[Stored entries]
+ + + + +
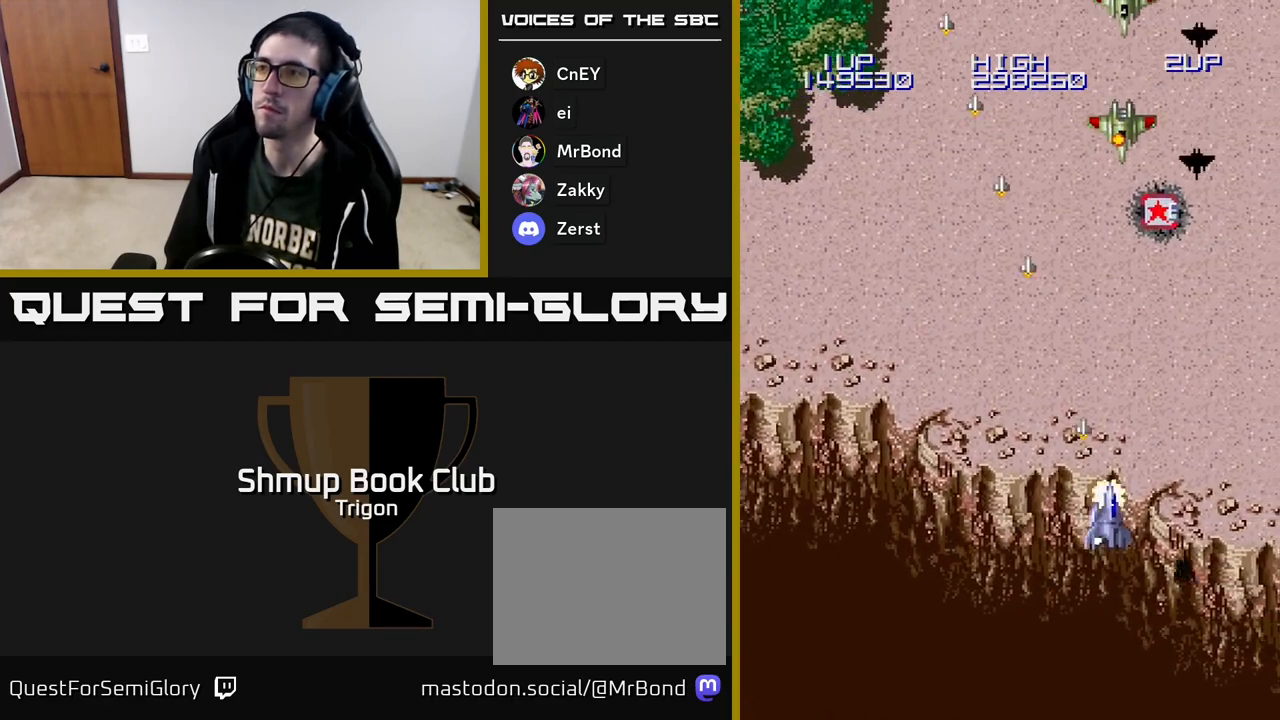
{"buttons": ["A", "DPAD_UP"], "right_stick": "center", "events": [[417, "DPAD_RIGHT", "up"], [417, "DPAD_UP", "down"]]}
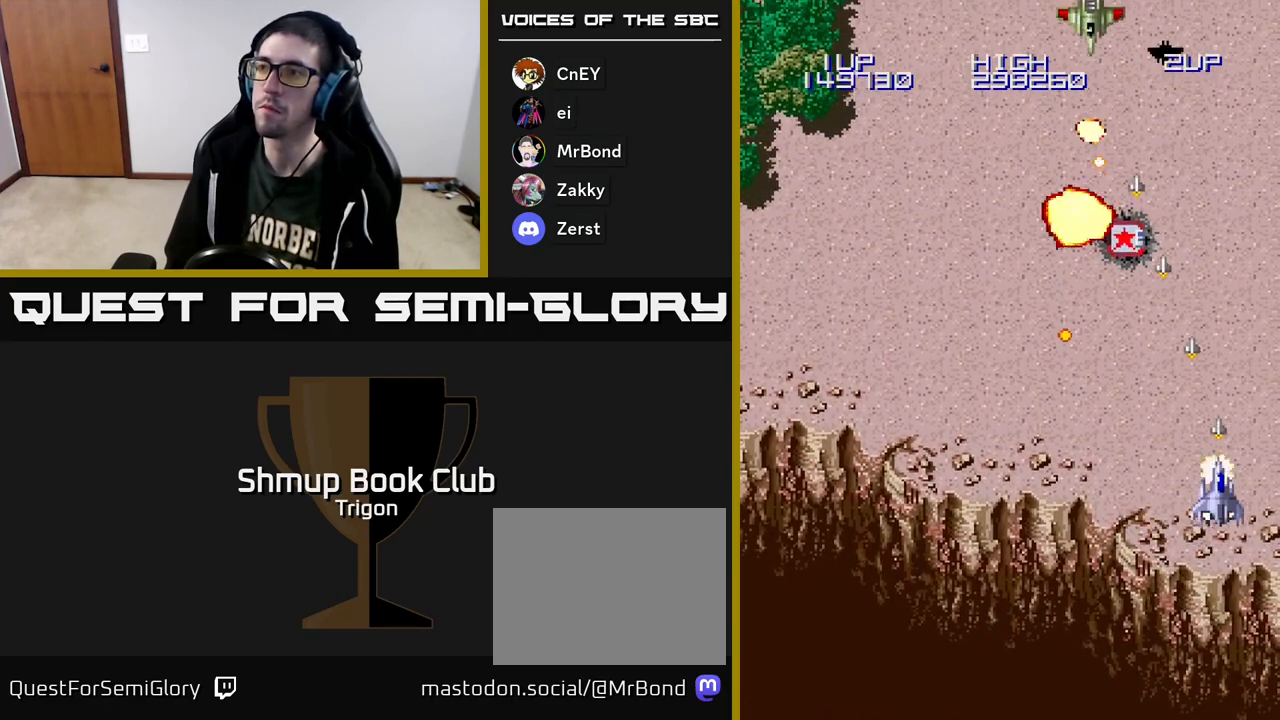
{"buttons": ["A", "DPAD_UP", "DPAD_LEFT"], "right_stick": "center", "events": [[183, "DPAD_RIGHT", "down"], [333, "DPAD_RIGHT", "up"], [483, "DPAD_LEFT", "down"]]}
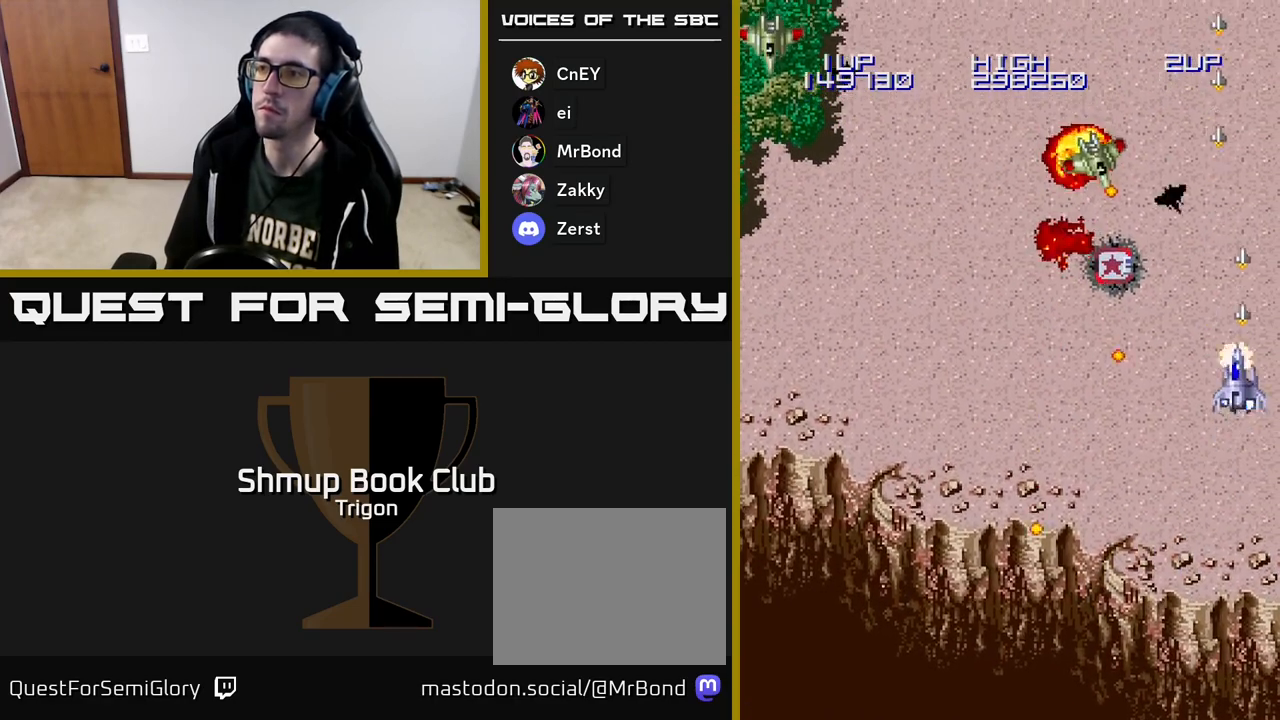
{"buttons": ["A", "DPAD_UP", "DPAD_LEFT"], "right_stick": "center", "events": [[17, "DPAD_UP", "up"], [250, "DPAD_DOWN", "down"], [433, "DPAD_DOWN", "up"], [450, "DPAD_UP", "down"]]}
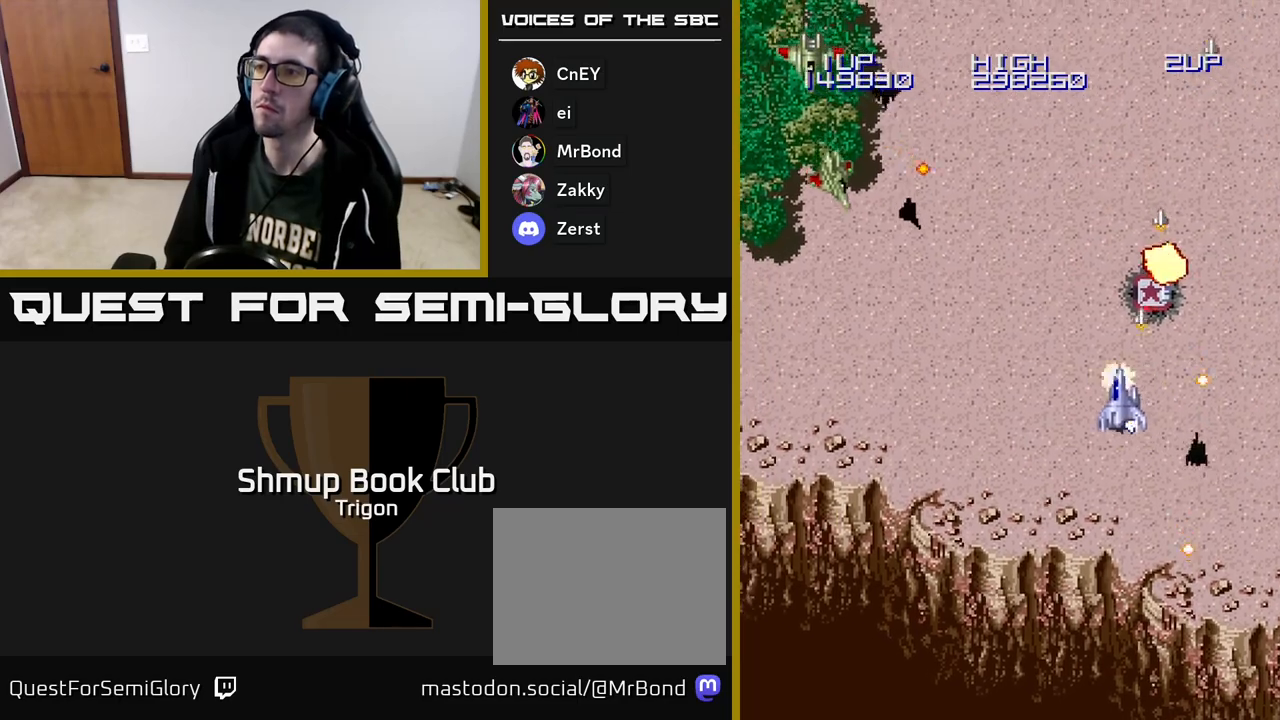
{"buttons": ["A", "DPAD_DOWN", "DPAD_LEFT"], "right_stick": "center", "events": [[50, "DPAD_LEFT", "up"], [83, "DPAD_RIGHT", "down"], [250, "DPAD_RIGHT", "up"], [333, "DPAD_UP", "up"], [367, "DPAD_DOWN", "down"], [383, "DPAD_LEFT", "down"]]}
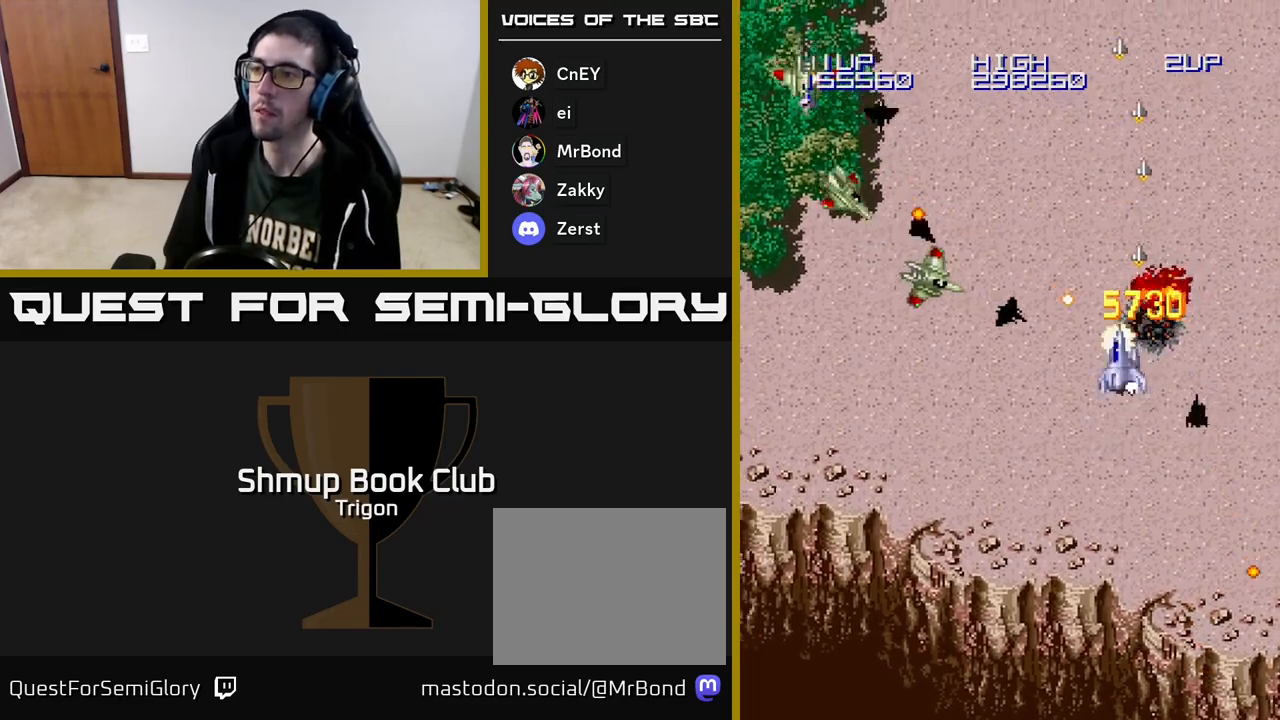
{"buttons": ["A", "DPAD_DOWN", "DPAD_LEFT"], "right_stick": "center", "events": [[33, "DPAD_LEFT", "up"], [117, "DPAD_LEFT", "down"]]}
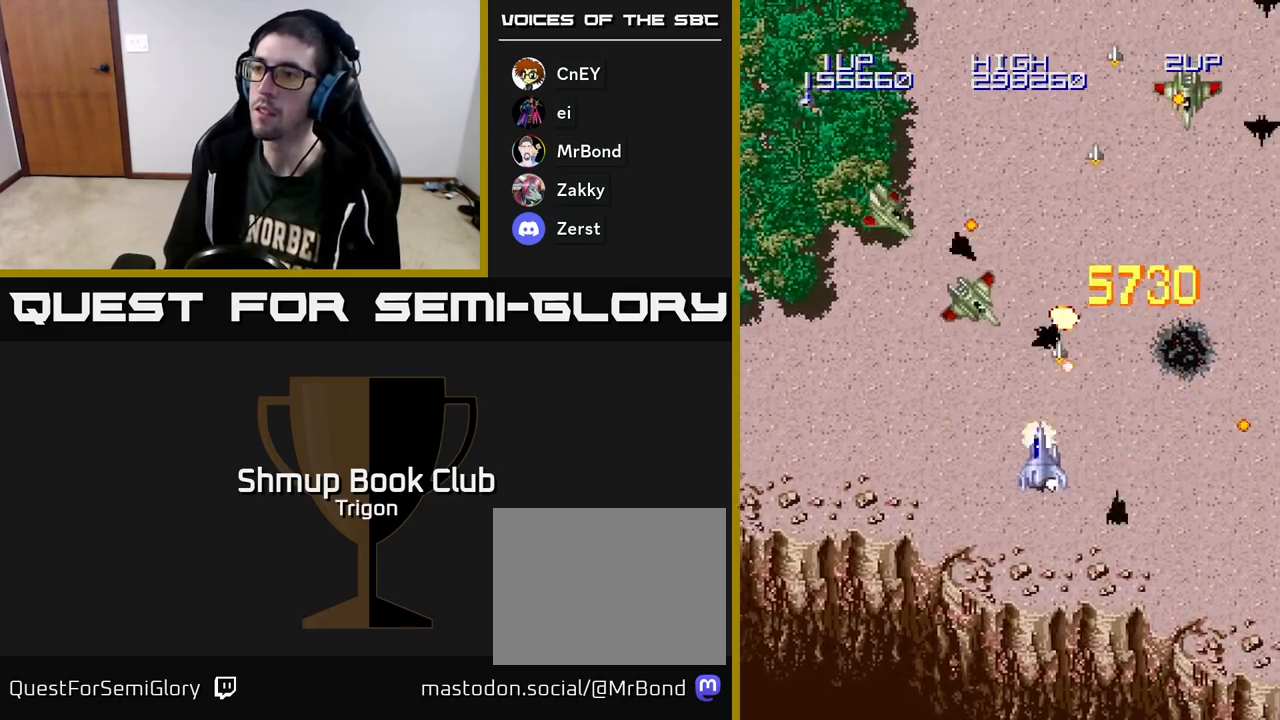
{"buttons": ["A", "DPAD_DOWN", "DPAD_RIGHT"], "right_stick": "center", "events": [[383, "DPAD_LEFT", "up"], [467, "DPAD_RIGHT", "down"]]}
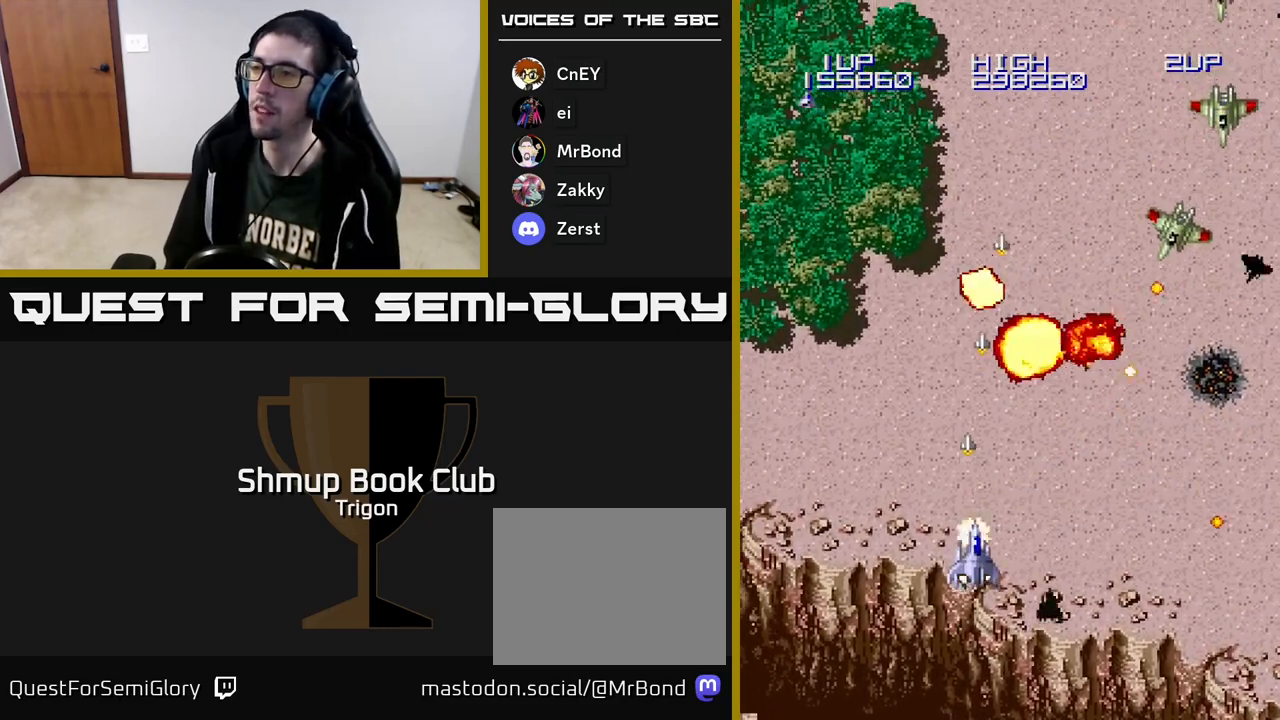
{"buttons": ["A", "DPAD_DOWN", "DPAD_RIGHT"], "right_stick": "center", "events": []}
+ + + + +
Required action: Each record, word for word, should be printed again without its pictures.

Solution to this task:
{"buttons": ["A", "DPAD_UP"], "right_stick": "center", "events": [[417, "DPAD_RIGHT", "up"], [417, "DPAD_UP", "down"]]}
{"buttons": ["A", "DPAD_UP", "DPAD_LEFT"], "right_stick": "center", "events": [[183, "DPAD_RIGHT", "down"], [333, "DPAD_RIGHT", "up"], [483, "DPAD_LEFT", "down"]]}
{"buttons": ["A", "DPAD_UP", "DPAD_LEFT"], "right_stick": "center", "events": [[17, "DPAD_UP", "up"], [250, "DPAD_DOWN", "down"], [433, "DPAD_DOWN", "up"], [450, "DPAD_UP", "down"]]}
{"buttons": ["A", "DPAD_DOWN", "DPAD_LEFT"], "right_stick": "center", "events": [[50, "DPAD_LEFT", "up"], [83, "DPAD_RIGHT", "down"], [250, "DPAD_RIGHT", "up"], [333, "DPAD_UP", "up"], [367, "DPAD_DOWN", "down"], [383, "DPAD_LEFT", "down"]]}
{"buttons": ["A", "DPAD_DOWN", "DPAD_LEFT"], "right_stick": "center", "events": [[33, "DPAD_LEFT", "up"], [117, "DPAD_LEFT", "down"]]}
{"buttons": ["A", "DPAD_DOWN", "DPAD_RIGHT"], "right_stick": "center", "events": [[383, "DPAD_LEFT", "up"], [467, "DPAD_RIGHT", "down"]]}
{"buttons": ["A", "DPAD_DOWN", "DPAD_RIGHT"], "right_stick": "center", "events": []}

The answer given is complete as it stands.